What's your strategy for handling possible filesystem failure/corruption scenarios without a team that understands the underlying technology?

marcc · on Dec 31, 2018

That's a great point. I do have a team that understands the underlying technologies and has been successful in troubleshooting several production problems with Rook/Ceph, one recent one including file system corruption. My original post is just trying to state that our engineering team does not maintain a deep operational knowledge of the best way to configure, manage, monitor, scale, etc (operate) ceph in production. We rely on the Rook operator for this.

Troubleshooting acute outages caused by hardware or software failures requires a different skill than properly configuring the system to scale and minimize the chances of a corruption or outages. Rook solves the later, but we do understand the architecture and what Rook (and Ceph) are doing. We've just removed the expert level, craftsman, speciality knowledge required to operator Ceph because we decided, after a thorough evaluation, that the software in this case is the most capable solution.

andrenth · on Dec 31, 2018

I find this unusual because usually the knowledge require to troubleshoot a complex piece of software is much more complex than that required to set it up in the first place. In other words, how can you troubleshoot it if you don’t know how it’s built?

It’s a bit like debugging software you didn’t write.

ec109685 · on Dec 30, 2018

I agree you do not want to be running half baked operators on your cluster, but clouds like Amazon’s and Google’s have shown it is possible to harness open source software like ElasticSearch and successfully run it on behalf of customers.

It will take time for these to harden, but it eventually will since the primitives are all there.

That said, a very significant issue that the public clouds don’t face is the team creating the operator in aws / gcp’s case is the one running it and they fully understand exactly the configuration the operator will be deployed to.

With helm and operators designed for public consumption by other companies, the amount of generality needed will be higher, at least until the conformance tests for a kubernetes implantation get more detailed and there is ci/cd between the operators and charts running on clusters that better mirror various Kubernetes deployment choices.

cyphar · on Dec 30, 2018

The thing that's always bothered me about the operator model is that you have to reinvent all of the things that Kubernetes does for its own objects (failure handling, redundancy, declarative configuration). At least that's my understanding, from what I've seen.

-- Problem 1 --
According to the thread, what does marcc's engineering team rely on to operate Ceph in production?
-- Problem 2 --
Transcribe the thread from "What's your strategy" up to and including "operator for this.".

-- Recorded information --
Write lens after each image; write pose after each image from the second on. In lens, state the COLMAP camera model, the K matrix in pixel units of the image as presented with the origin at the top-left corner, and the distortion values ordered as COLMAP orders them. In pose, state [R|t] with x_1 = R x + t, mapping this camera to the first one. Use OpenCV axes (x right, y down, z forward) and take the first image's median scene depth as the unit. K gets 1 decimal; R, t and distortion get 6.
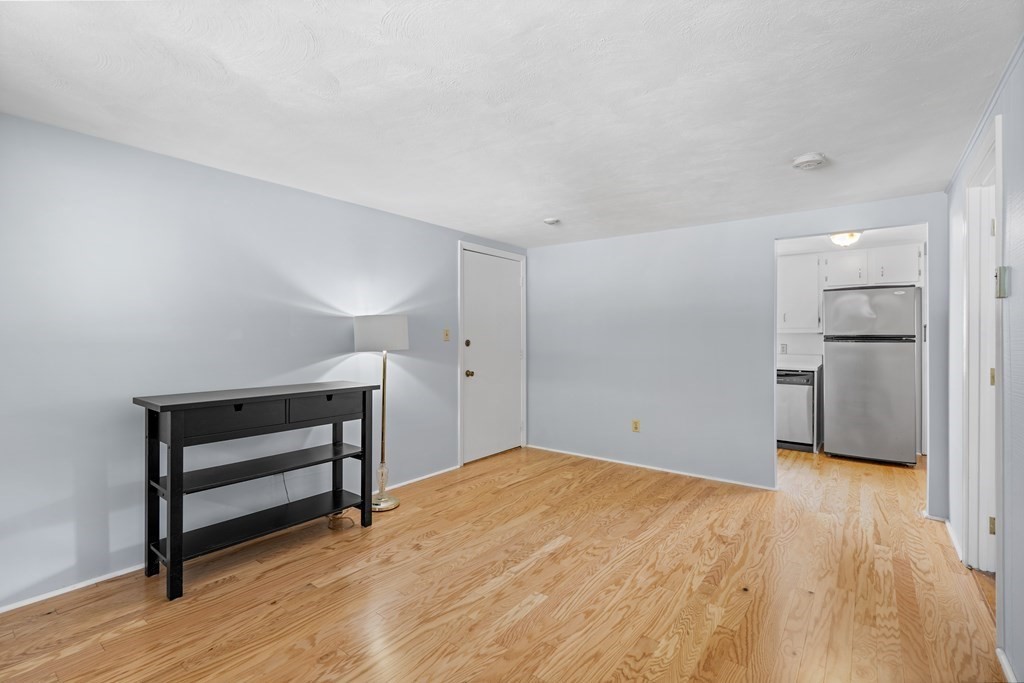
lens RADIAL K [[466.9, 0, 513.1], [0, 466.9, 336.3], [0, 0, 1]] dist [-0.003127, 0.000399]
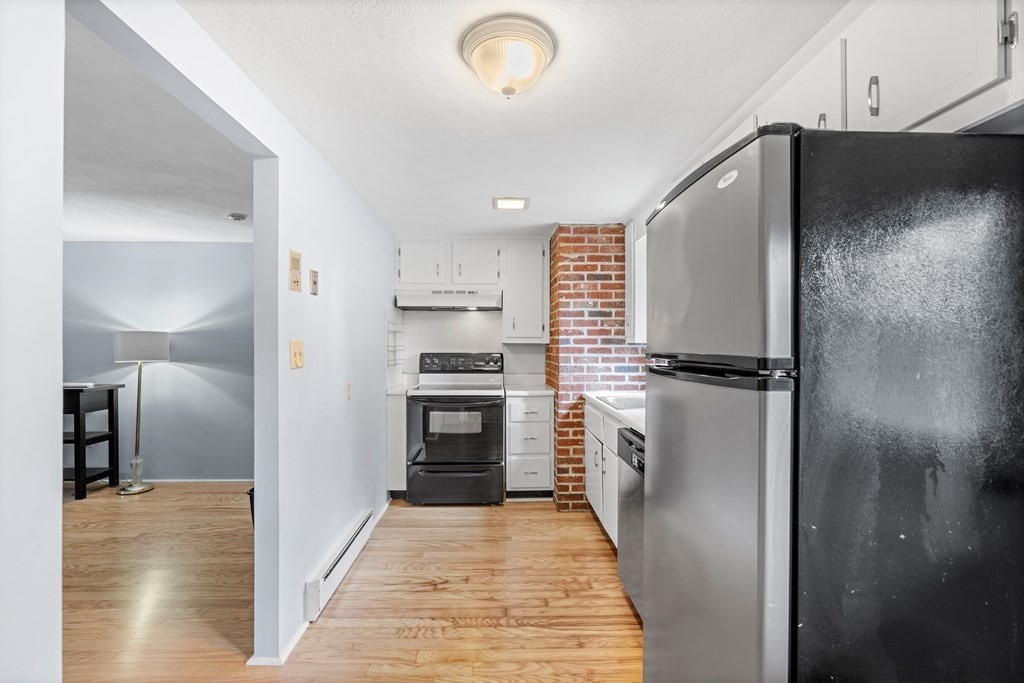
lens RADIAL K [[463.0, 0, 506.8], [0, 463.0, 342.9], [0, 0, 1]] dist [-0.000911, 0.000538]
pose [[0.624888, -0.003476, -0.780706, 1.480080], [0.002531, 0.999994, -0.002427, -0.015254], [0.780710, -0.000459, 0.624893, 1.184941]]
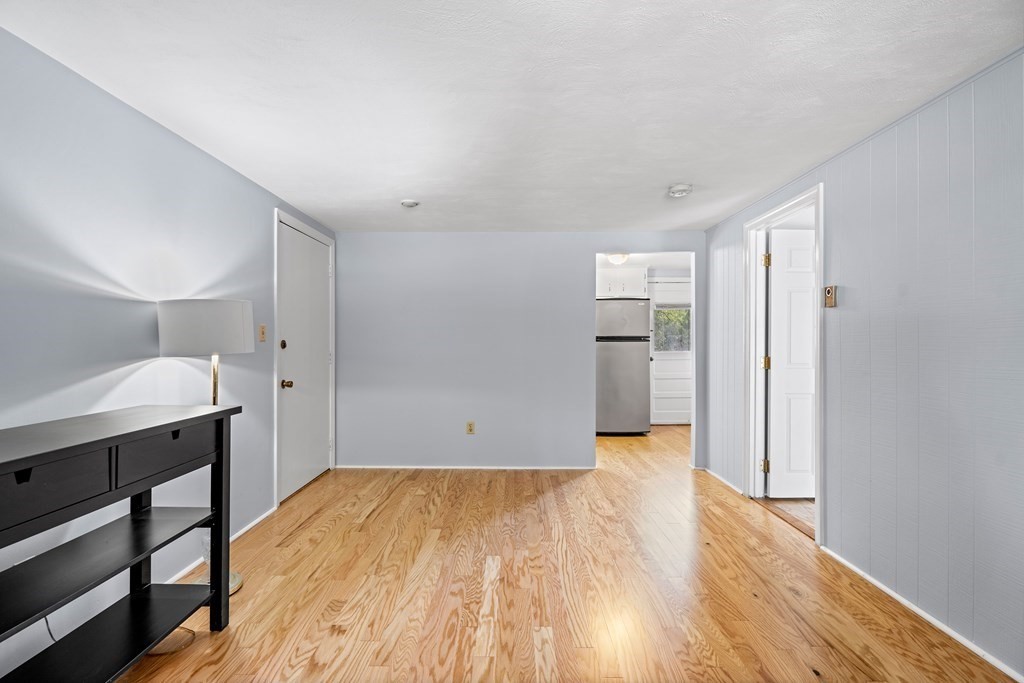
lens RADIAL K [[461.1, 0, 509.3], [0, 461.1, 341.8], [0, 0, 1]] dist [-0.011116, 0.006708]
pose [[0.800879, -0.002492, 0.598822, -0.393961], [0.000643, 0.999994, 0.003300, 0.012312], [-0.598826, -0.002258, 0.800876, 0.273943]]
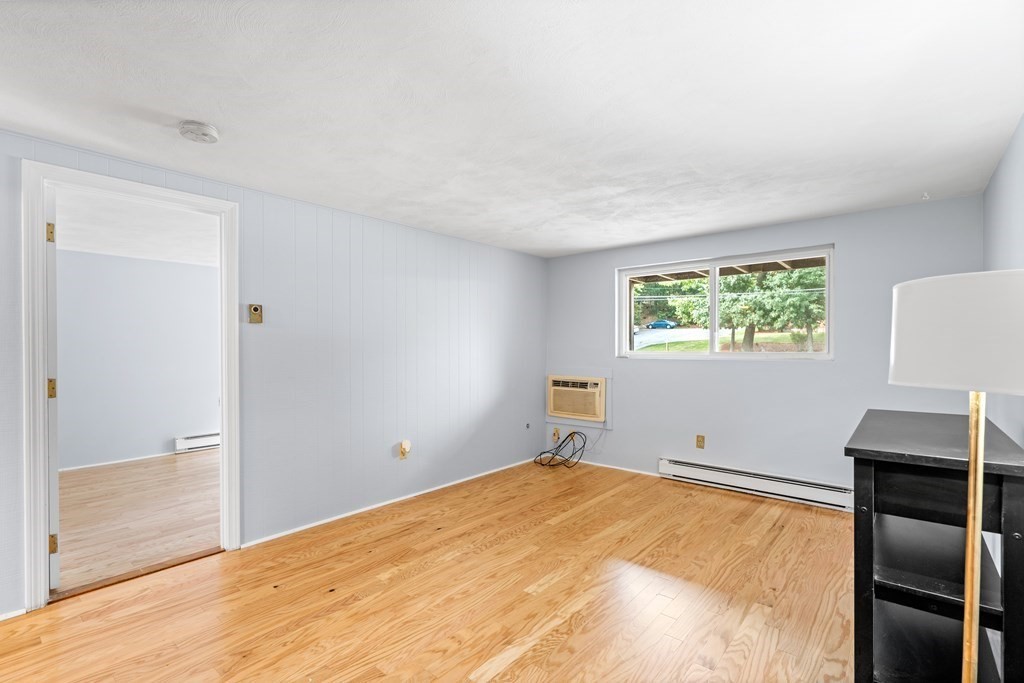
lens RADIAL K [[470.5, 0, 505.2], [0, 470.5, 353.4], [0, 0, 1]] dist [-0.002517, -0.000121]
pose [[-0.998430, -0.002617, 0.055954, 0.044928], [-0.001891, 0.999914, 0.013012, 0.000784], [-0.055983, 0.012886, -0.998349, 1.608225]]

--

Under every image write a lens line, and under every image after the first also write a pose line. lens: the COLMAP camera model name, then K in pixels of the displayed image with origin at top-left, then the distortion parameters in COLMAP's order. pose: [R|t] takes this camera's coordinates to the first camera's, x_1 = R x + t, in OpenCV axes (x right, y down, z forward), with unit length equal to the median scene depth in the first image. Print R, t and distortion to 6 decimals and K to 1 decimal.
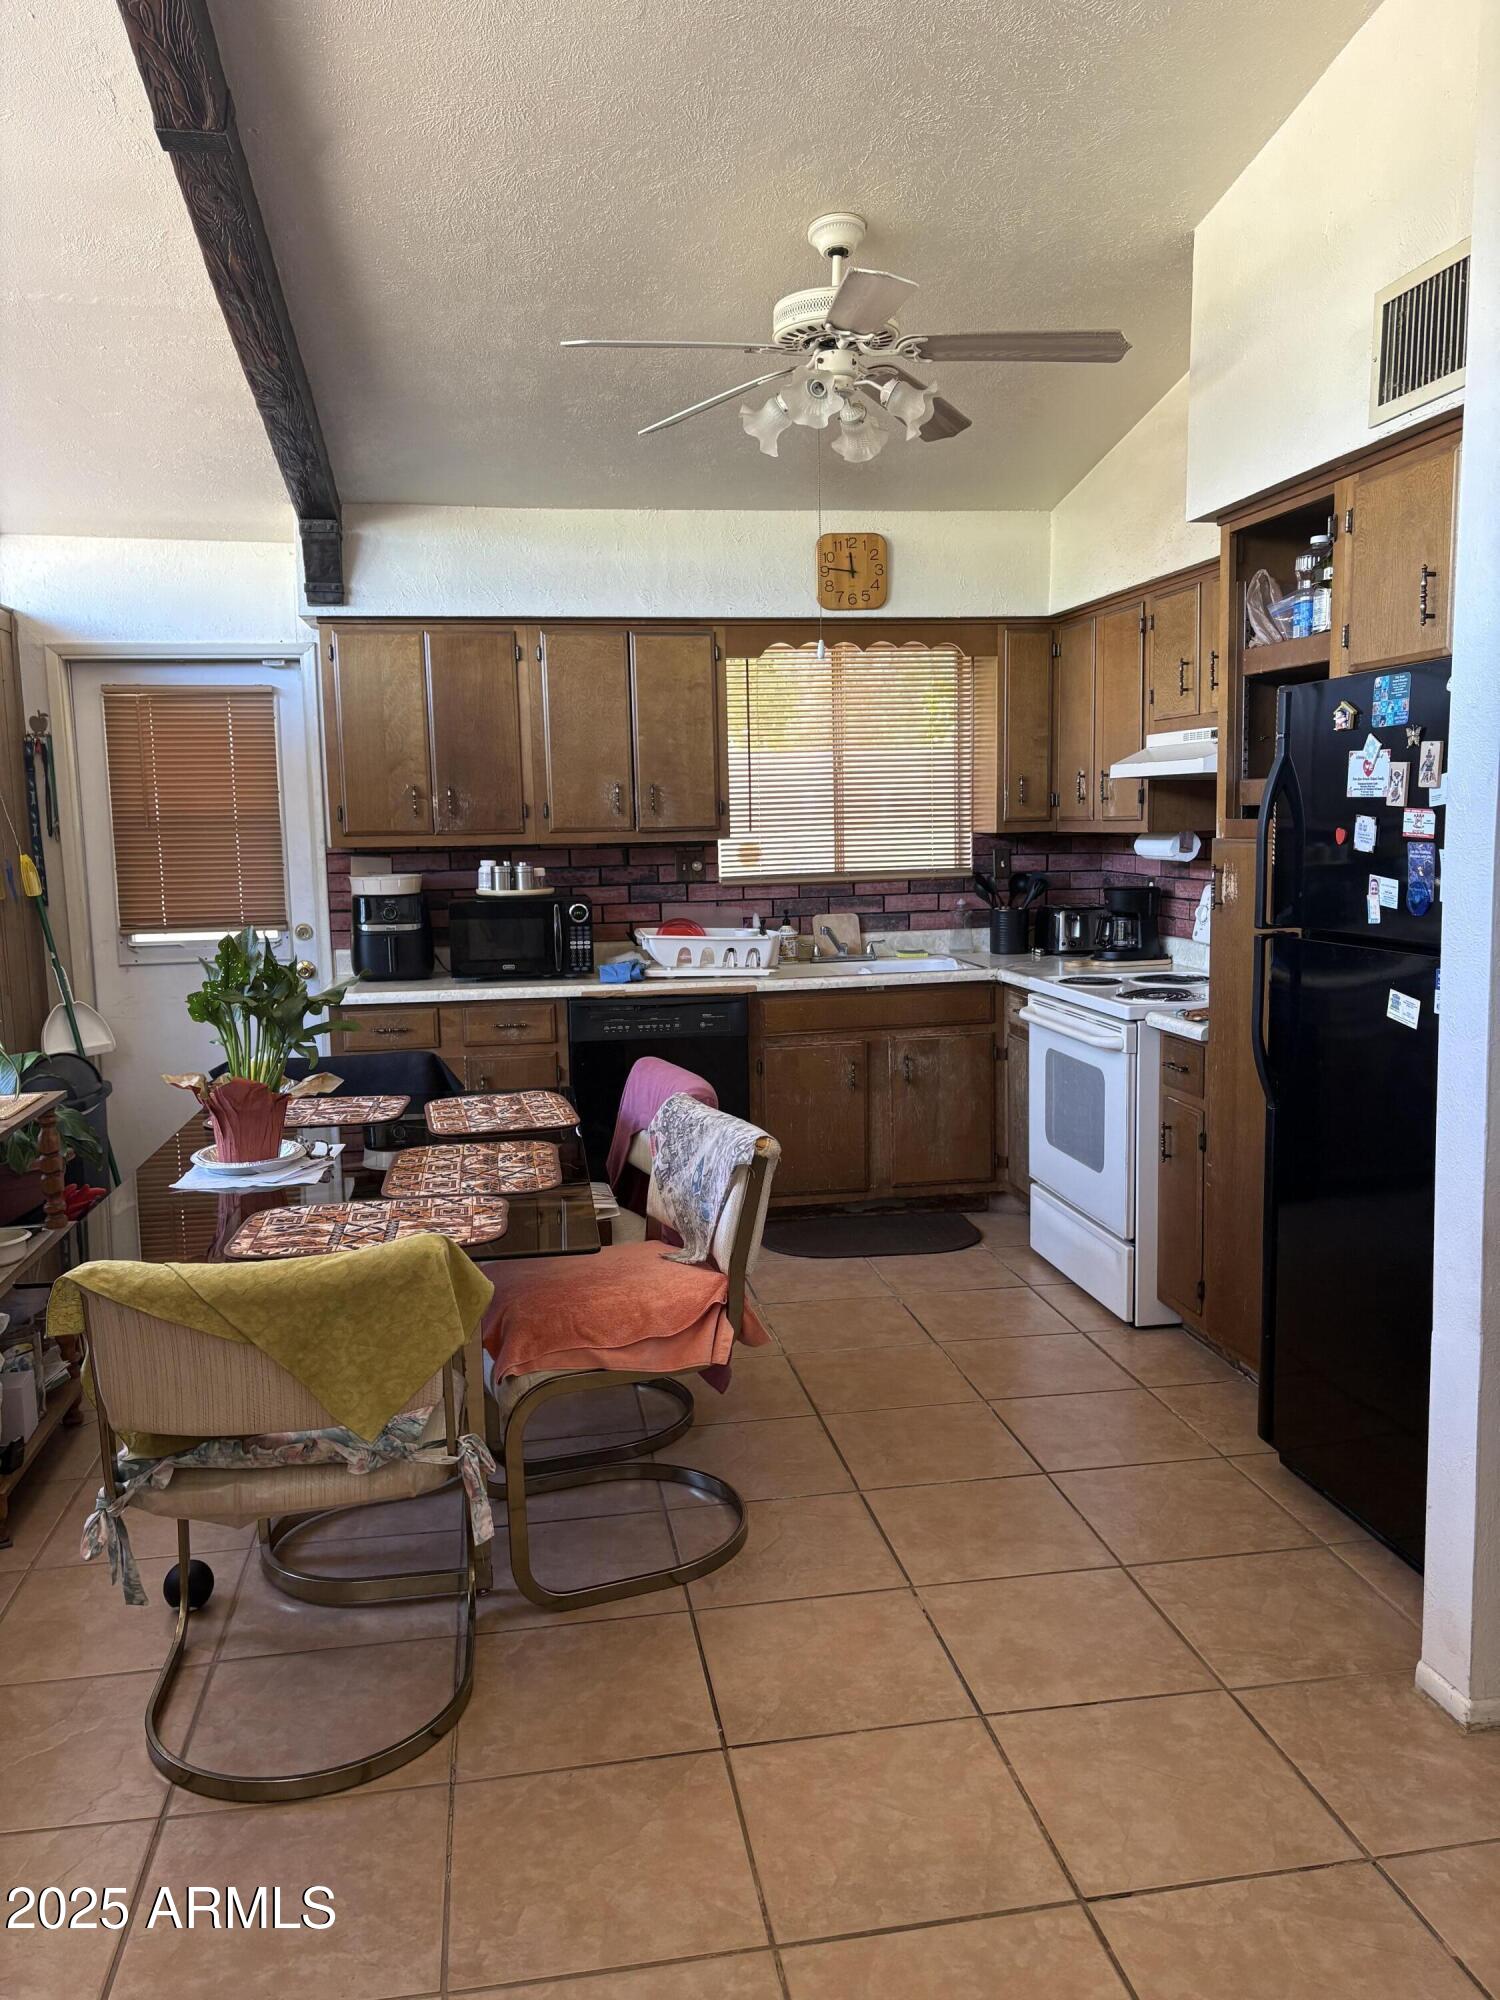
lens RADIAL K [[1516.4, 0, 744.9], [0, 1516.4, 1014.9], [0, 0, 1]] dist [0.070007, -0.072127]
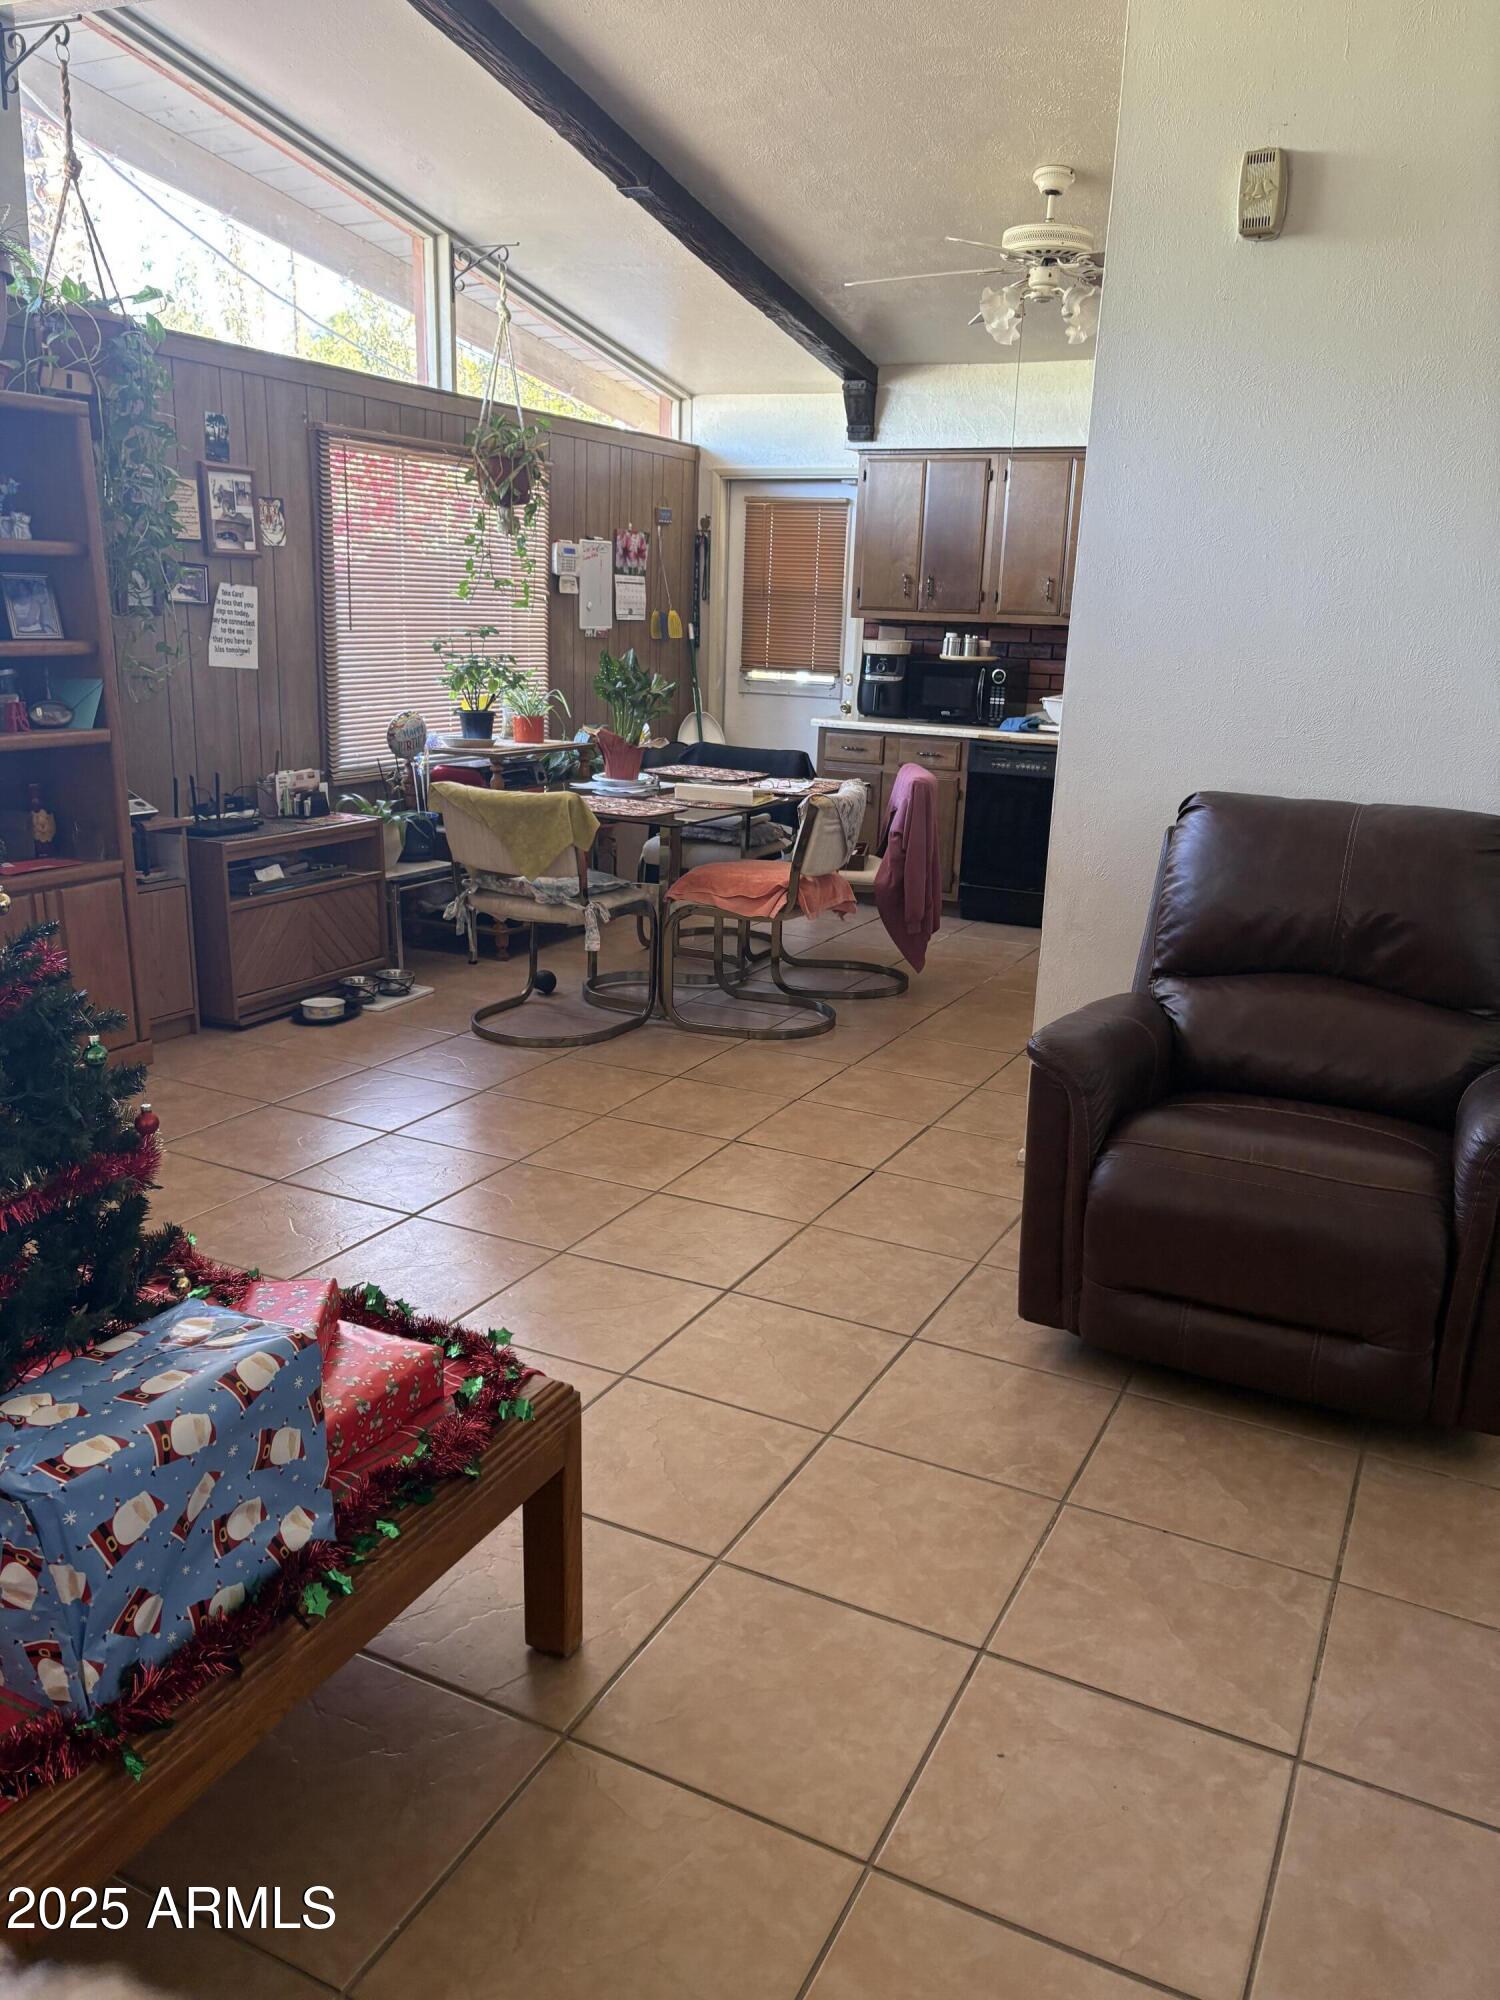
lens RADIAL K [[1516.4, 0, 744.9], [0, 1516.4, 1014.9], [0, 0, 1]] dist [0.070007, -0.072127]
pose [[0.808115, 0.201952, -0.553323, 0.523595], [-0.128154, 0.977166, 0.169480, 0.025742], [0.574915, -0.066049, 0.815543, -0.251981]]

-- Task solution 1 --
The Rook operator.

-- Task solution 2 --
What's your strategy for handling possible filesystem failure/corruption scenarios without a team that understands the underlying technology?

marcc · on Dec 31, 2018

That's a great point. I do have a team that understands the underlying technologies and has been successful in troubleshooting several production problems with Rook/Ceph, one recent one including file system corruption. My original post is just trying to state that our engineering team does not maintain a deep operational knowledge of the best way to configure, manage, monitor, scale, etc (operate) ceph in production. We rely on the Rook operator for this.